A portrait of Marizen Ramirez, professor of Occupational and Environmental Health at the University of Iowa College of Public Health.

A real-life scenario that stays in the back of her mind keeps Dr. Marizen Ramirez motivated to prevent farming injuries and deaths. Parents of a toddler who had suddenly disappeared were forced to face the reality that their child died in a piece of machinery that was in operation on their own farm.

“Injuries and violence are the number one killers of children,” said Ramirez, Associate Professor in the University of Iowa College of Public Health Department of Occupational and Environmental Health. “I have a strong passion for child health. We want to prevent these events from occurring and prevent the suffering that occurs because of it.”

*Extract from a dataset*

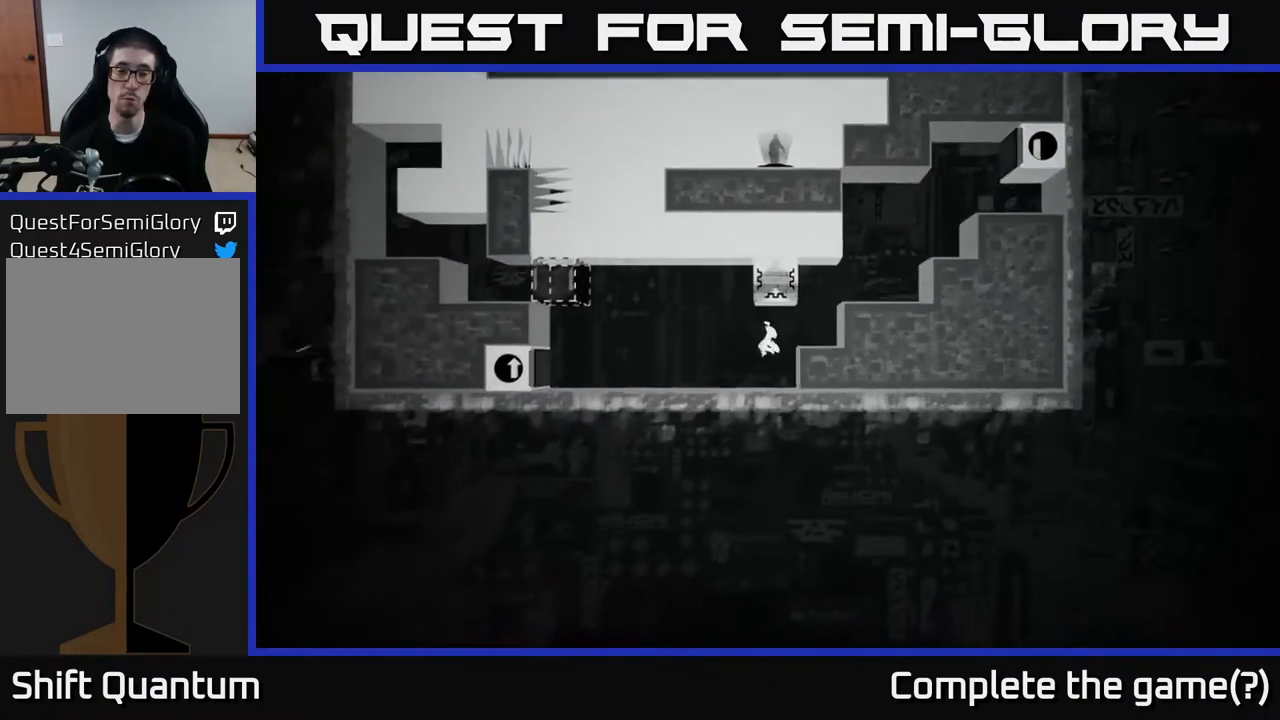
{"buttons": [], "left_stick": "left", "right_stick": "center", "events": []}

Ramirez intentionally avoids referring to the incidents as accidents. “That term connotes that these are chance events. That’s not the mentality that we need to maintain. We need to look at these events as preventable.”

With that in mind, Ramirez reaches for a brochure that resulted from a research study on motivating farm owners to create safe play areas. “Just giving this to parents has increased safety,” she said of the pamphlet, which offers suggestions on fencing, ground covers and more to keep farm children in a safe environment. “Having a safe farm play area might prevent these tragic incidents.”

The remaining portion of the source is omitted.